Hello, I need help. The following subroutine performs the conversion from String to Char array. Both the UNO and the ESP8266 were functional. After using for ESP, the translation does not report any error, but the conversion does not work.
char_password is allocated on the stack as a local variable to the char * passwprd_char function, you can return a pointer to it but as soon as you return the memory is available to be used by anything else so is effectively lost.
Is there any reason why ESP32 behaves differently than ESP8266?
It is not performing differently, that method doesn’t work on an ESP8266 either. If you need pass a char* you have to create it within the scope that is calling the function (or globally but that has different issues in size.)
Basically you can’t write a function returning a char*, simply because you return the pointer and then free the stack, unless the pointer to nothing is all you’d want. Hence you can return a String, because it is an object created on the heap. If you put those lines in the function that calls the function that takes the char* as an argument, all is fine.
Deva_Rishi:
It is not performing differently, that method doesn’t work on an ESP8266 either. If you need pass a char* you have to create it within the scope that is calling the function (or globally but that has different issues in size.)

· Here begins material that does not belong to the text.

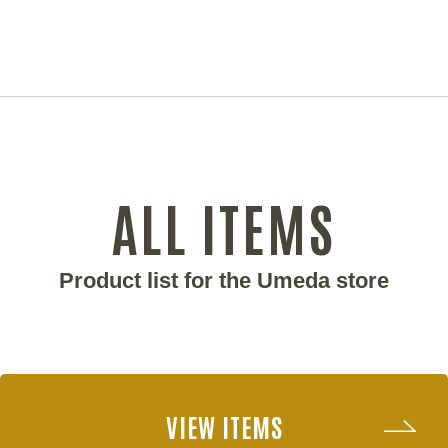
ALL ITEMS
Product list for the Umeda store
VIEW ITEMS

Basically you can’t write a function returning a char*, simply because you return the pointer and then free the stack, unless the pointer to nothing is all you’d want. Hence you can return a String, because it is an object created on the heap. If you put those lines in the function that calls the function that takes the char* as an argument, all is fine.
This subroutine worked until the transfer to ESP32.
Can you show me an example?
borgm:
This subroutine worked until the transfer to ESP32.
No it did not "work". You simply got lucky that the particular stack locations weren't overwritten before you tried to access the returned value. The fact that bad code appears to "work" on one platform is no guarantee that it will appear to "work" on others. You'd have to look at the assembler code produced for each processor to trace the reason why.